A 28 ans, le compositeur s’installe à Paris pour suivre les cours d’informatique musicale à l’IRCAM. Il étudie les techniques “spectrales” initiées par Gérard Grisey et Tristan Murail : élaboration de complexes sonores où fusionnent harmonie et timbre ; simulation acoustique des sons électroniques ; modélisations « surréelles », par l’écriture, des phénomènes acoustiques sous formes de torsions, compressions, dilatations de la matière musicale. Ce grand chantier dédié à la plasticité du son, Romitelli en perçoit rapidement la possible liaison avec l’univers du rock alternatif et psychédélique. Une musique dont l'énergie, l’impureté, le recours impatient et anarchique aux artifices électroniques subjuguent plus d’un compositeur : de plain-pied dans l’époque et contre l’époque, cette musique délivre une charge de violence apparemment inintégrable par la musique d’écriture. Que faire de ça? Qu’on la cite, qu’on la pastiche, et on reste au seuil. On préfèrera dès lors la bouder, en feignant de croire qu’elle appartient totalement à la stratégie marchande; on sait pourtant que c’est faux. C’est armé des notions spectrales de « sons inharmoniques », de « filtrages fréquentiels », de « distorsion du spectre », que Romitelli entame sa négociation. La seule qui compte pour lui : s’approprier froidement ce délire-là sans renier son métier. Sans recourir à l’improvisation ni à la simplification, il élabore méticuleusement, au fil des oeuvres, un style instrumental qui accueille toutes les ressources du son sale, les phrasés capricieux des guitar-heroes et toutes les mutations harmoniques de la clarté vers l‘absolue distorsion.

Dans le cycle Bad Trip (...), sa poétique « obsessionnelle, répétitive et visionnaire » (ce sont ses termes) est en place. On peut y voir le Manifeste de Romitelli, qu’il place sous l’étoile d’Henri Michaux. Inspirée des descriptions par le poète des effets de la mescaline, la musique de « Bad Trip » procède par flux et reflux, rafales de vagues de plus en plus denses et de moins en moins stables : pureté harmonique d’abord, puis longue montée des scories et du désordre. Les processus à l’oeuvre dans Bad Trip s’enracinent toujours dans de courtes et naïves propositions, des « complexes » de bribes mélodiques un peu glissantes , d’harmonies séduisantes et fragiles, de brèves ornementations exaltées comme des soupirs. Sans avoir le temps de se déployer, ce matériel est d’emblée pris de secousses. Il se répète, mais on comprend qu’il était mutant, infesté de virus : il devient monstre. Les éléments du complexe s’hystérisent, se maniérisent et développent des métastases expressives, chacun pour son compte. L’harmonie s’alourdit, se surcharge ; le son se sature ; les glissandi s’amplifient et parcourent tout le spectre sonore, le temps musical se contracte... La musique de Bad Trip ne se « développe » jamais : elle s’aggrave.

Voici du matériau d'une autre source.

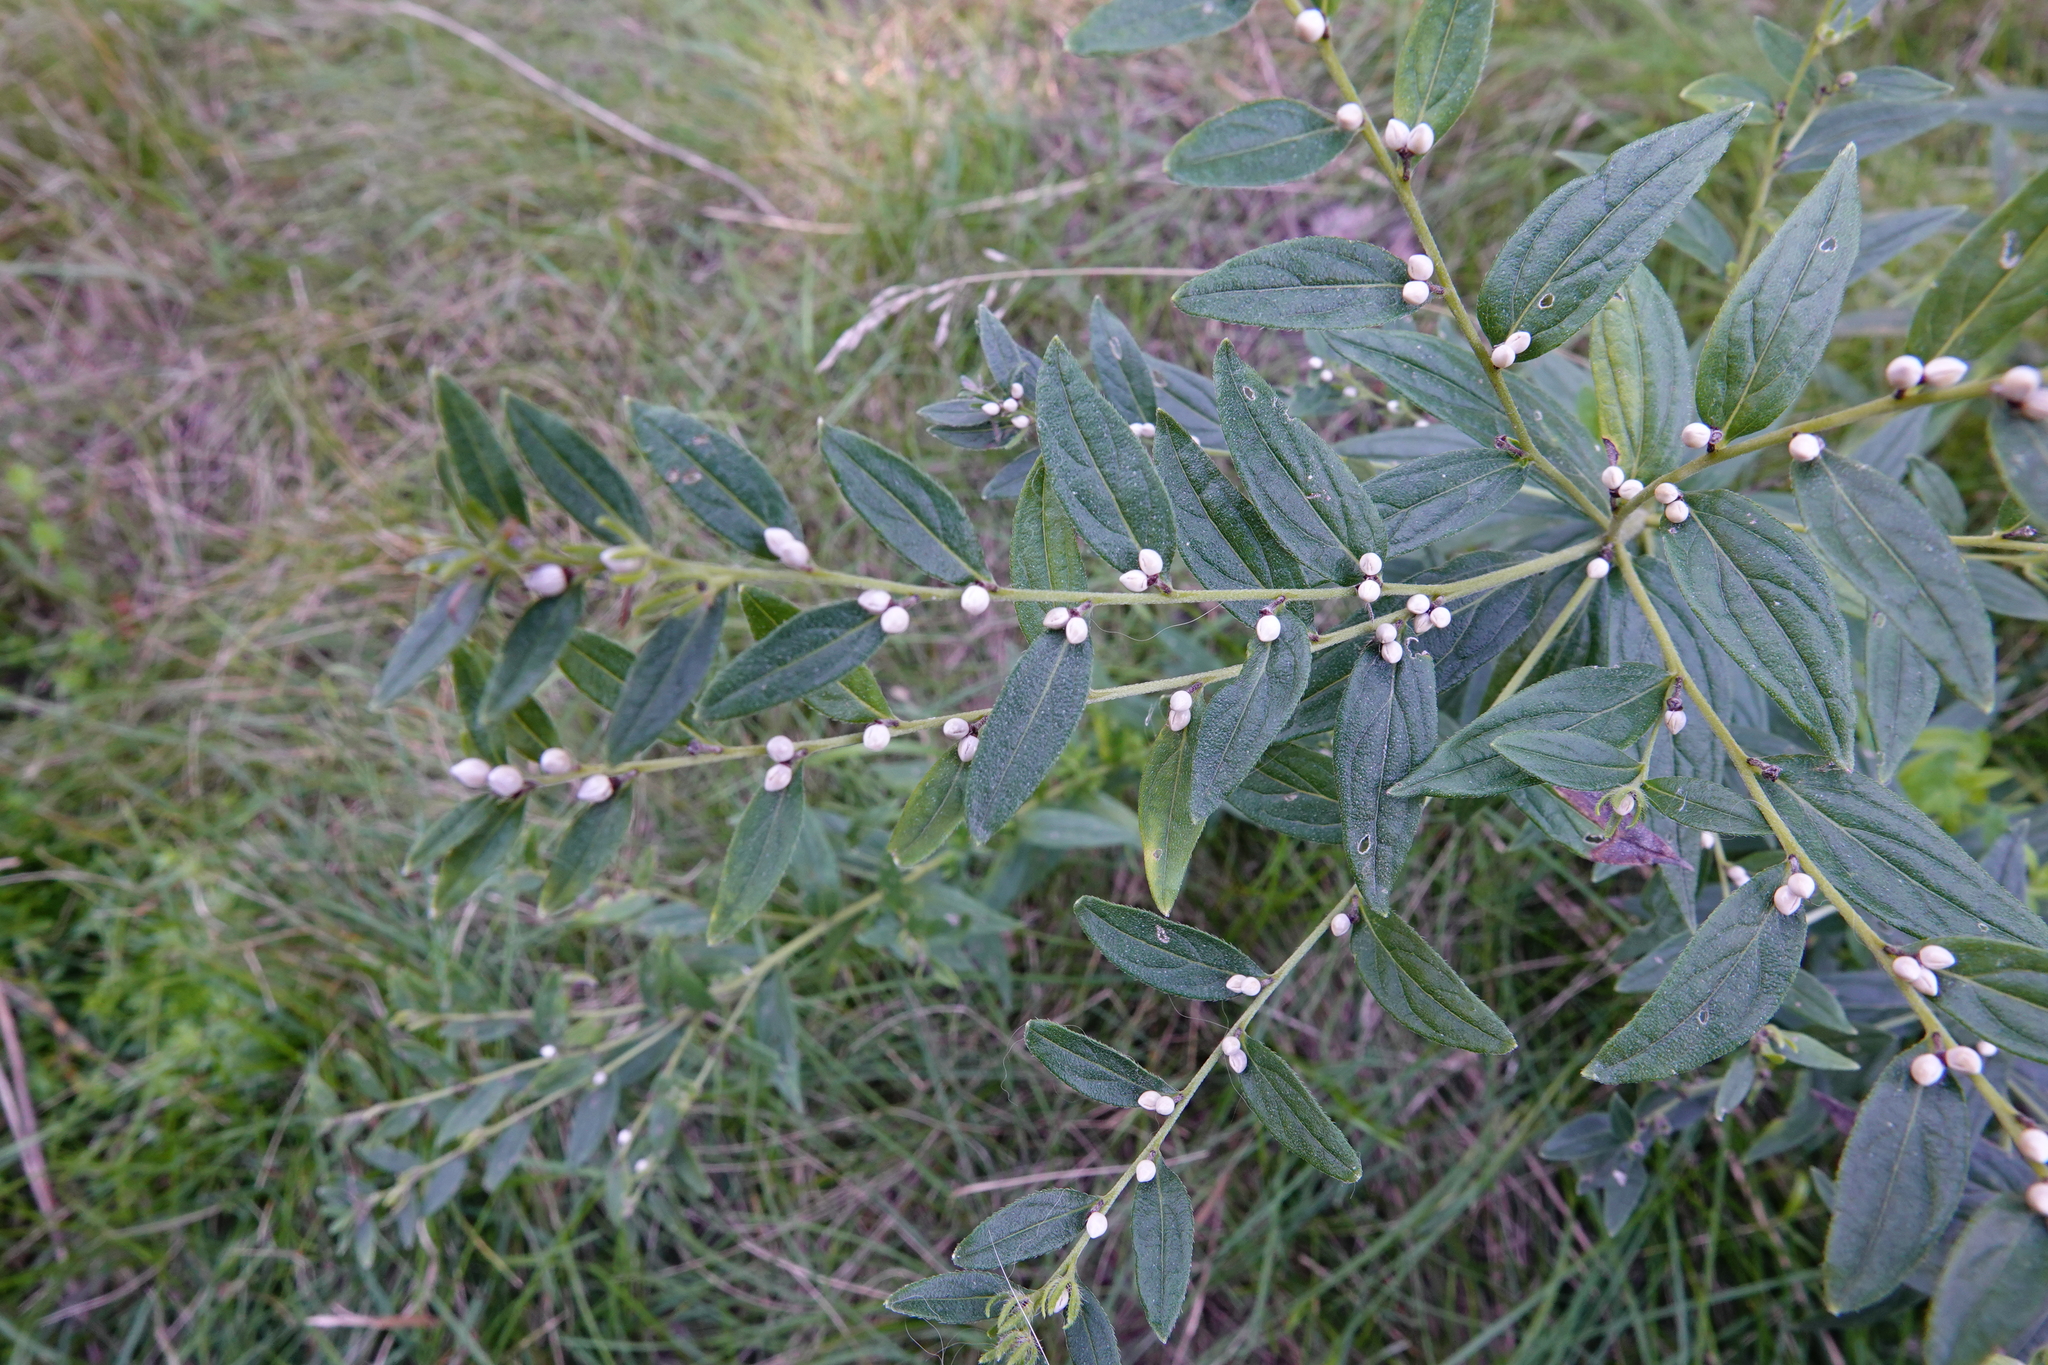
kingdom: Plantae
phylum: Tracheophyta
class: Magnoliopsida
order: Boraginales
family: Boraginaceae
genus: Lithospermum
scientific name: Lithospermum officinale
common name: Common gromwell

“L’artificiel, le distordu, le filtré” : c'est de cette Nature dévoyée que traitent les Leçons du Professeur Bad Trip, aussi étrangères à la mélancolie qu'à l'optimisme technologique. Les pionniers de la musique électro-acoustique évoquaient aisément "l'infini des possibles" et les "ressources inouïes" de l'art de "composer le son". Au pays du Bad Trip, on n'en est plus là, serait-ce même sous la forme d'un deuil. Comme le repère finement Eric Denut, l'élément du timbre chez Romitelli ne se donne plus comme ressource infinie, mais comme agent mutilateur (1).

Là où se cherche la mise en forme par la reprise, la paraphrase et l'amplification, l'élément "timbre" défait les promesses et contredit les attentes en imposant d'improbables mutations, "figure abominable et indomptable"(2). En exergue de la partition de "Professeur Bad Trip", Fausto Romitelli place ce paragraphe de "Connaissance par les gouffres" d'Henri Michaux :

"Une vaste redistribution de la sensibilité se fait, qui rend tout bizarre, une complexe continuelle redistribution de la sensibilité. Vous sentez moins ici, et davantage là. Où “ici” et “là”? Dans des dizaines d’”ici”, dans des dizaines de “là”, que vous ne connaissiez pas, que vous ne reconnaissez pas".
(...)

Jean-Luc Plouvier (jacquette du CD)

(1) Eric Denut : "Fausto Romitelli, A short index".